About this task:
From the first line of the records below through the line with "[Rezension] Der Mäuseschwur Dorothea", output each line exactly; skip the pictures.

Input for this task:
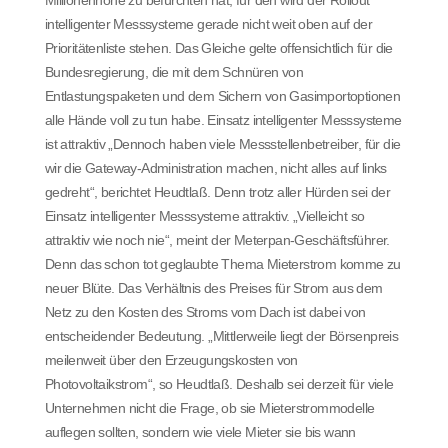
intelligenter Messsysteme gerade nicht weit oben auf der
Prioritätenliste stehen. Das Gleiche gelte offensichtlich für die
Bundesregierung, die mit dem Schnüren von
Entlastungspaketen und dem Sichern von Gasimportoptionen
alle Hände voll zu tun habe. Einsatz intelligenter Messsysteme
ist attraktiv „Dennoch haben viele Messstellenbetreiber, für die
wir die Gateway-Administration machen, nicht alles auf links
gedreht“, berichtet Heudtlaß. Denn trotz aller Hürden sei der
Einsatz intelligenter Messsysteme attraktiv. „Vielleicht so
attraktiv wie noch nie“, meint der Meterpan-Geschäftsführer.
Denn das schon tot geglaubte Thema Mieterstrom komme zu
neuer Blüte. Das Verhältnis des Preises für Strom aus dem
Netz zu den Kosten des Stroms vom Dach ist dabei von
entscheidender Bedeutung. „Mittlerweile liegt der Börsenpreis
meilenweit über den Erzeugungskosten von
Photovoltaikstrom“, so Heudtlaß. Deshalb sei derzeit für viele
Unternehmen nicht die Frage, ob sie Mieterstrommodelle
auflegen sollten, sondern wie viele Mieter sie bis wann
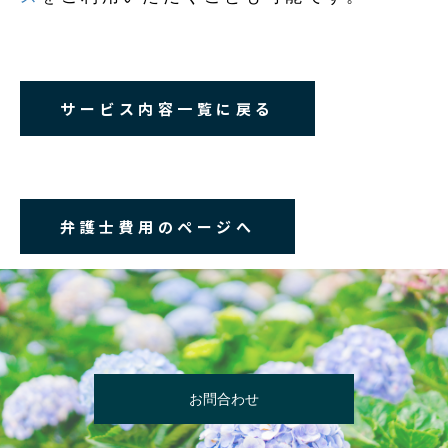
サービス内容一覧に戻る
弁護士費用のページへ
お問合わせ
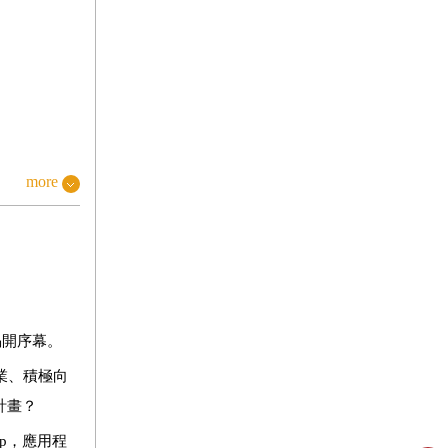
more
揭開序幕。
業、積極向
計畫？
pp，應用程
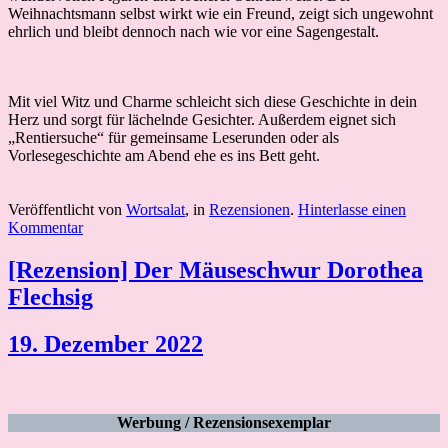
Weihnachtsmann selbst wirkt wie ein Freund, zeigt sich ungewohnt
ehrlich und bleibt dennoch nach wie vor eine Sagengestalt.
Mit viel Witz und Charme schleicht sich diese Geschichte in dein
Herz und sorgt für lächelnde Gesichter. Außerdem eignet sich
„Rentiersuche“ für gemeinsame Leserunden oder als
Vorlesegeschichte am Abend ehe es ins Bett geht.
Veröffentlicht von
Wortsalat
, in
Rezensionen
.
Hinterlasse einen
Kommentar
[Rezension] Der Mäuseschwur Dorothea
Flechsig
19. Dezember 2022
Werbung / Rezensionsexemplar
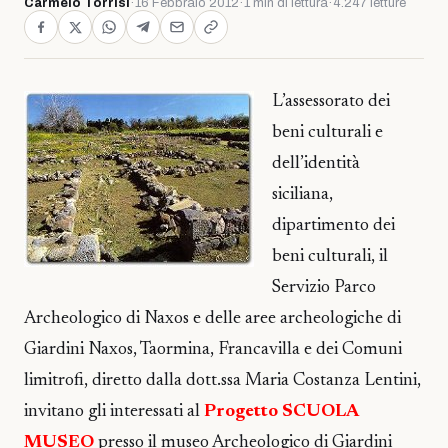
Carmelo Torrisi
·
16 Febbraio 2012
·
1 min di lettura
·
4.247 letture
L’assessorato dei
beni culturali e
dell’identità
siciliana,
dipartimento dei
beni culturali, il
Servizio Parco
Archeologico di Naxos e delle aree archeologiche di
Giardini Naxos, Taormina, Francavilla e dei Comuni
limitrofi, diretto dalla dott.ssa Maria Costanza Lentini,
invitano gli interessati al
Progetto SCUOLA
MUSEO
presso il museo Archeologico di Giardini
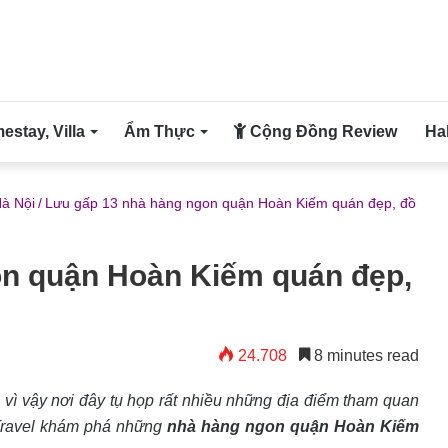
stay, Villa
Ẩm Thực
Cộng Đồng Review
Ha
à Nội
/
Lưu gấp 13 nhà hàng ngon quận Hoàn Kiếm quán đẹp, đồ
on quận Hoàn Kiếm quán đẹp,
24.708
8 minutes read
vì vậy nơi đây tụ họp rất nhiều những địa điểm tham quan
 Travel khám phá những
nhà hàng ngon quận Hoàn Kiếm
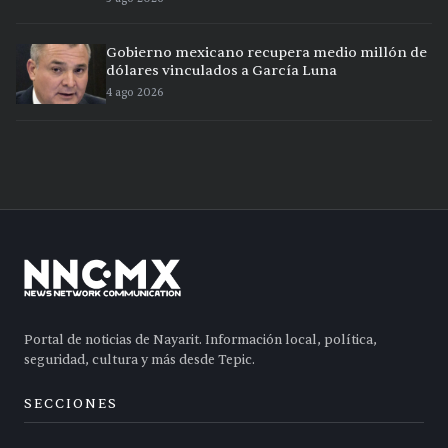
Gobierno mexicano recupera medio millón de
dólares vinculados a García Luna
4 ago 2026
Portal de noticias de Nayarit. Información local, política,
seguridad, cultura y más desde Tepic.
SECCIONES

Response area:
intelligenter Messsysteme gerade nicht weit oben auf der
Prioritätenliste stehen. Das Gleiche gelte offensichtlich für die
Bundesregierung, die mit dem Schnüren von
Entlastungspaketen und dem Sichern von Gasimportoptionen
alle Hände voll zu tun habe. Einsatz intelligenter Messsysteme
ist attraktiv „Dennoch haben viele Messstellenbetreiber, für die
wir die Gateway-Administration machen, nicht alles auf links
gedreht“, berichtet Heudtlaß. Denn trotz aller Hürden sei der
Einsatz intelligenter Messsysteme attraktiv. „Vielleicht so
attraktiv wie noch nie“, meint der Meterpan-Geschäftsführer.
Denn das schon tot geglaubte Thema Mieterstrom komme zu
neuer Blüte. Das Verhältnis des Preises für Strom aus dem
Netz zu den Kosten des Stroms vom Dach ist dabei von
entscheidender Bedeutung. „Mittlerweile liegt der Börsenpreis
meilenweit über den Erzeugungskosten von
Photovoltaikstrom“, so Heudtlaß. Deshalb sei derzeit für viele
Unternehmen nicht die Frage, ob sie Mieterstrommodelle
auflegen sollten, sondern wie viele Mieter sie bis wann
サービス内容一覧に戻る
弁護士費用のページへ
お問合わせ
more
揭開序幕。
業、積極向
計畫？
pp，應用程
Weihnachtsmann selbst wirkt wie ein Freund, zeigt sich ungewohnt
ehrlich und bleibt dennoch nach wie vor eine Sagengestalt.
Mit viel Witz und Charme schleicht sich diese Geschichte in dein
Herz und sorgt für lächelnde Gesichter. Außerdem eignet sich
„Rentiersuche“ für gemeinsame Leserunden oder als
Vorlesegeschichte am Abend ehe es ins Bett geht.
Veröffentlicht von
Wortsalat
, in
Rezensionen
.
Hinterlasse einen
Kommentar
[Rezension] Der Mäuseschwur Dorothea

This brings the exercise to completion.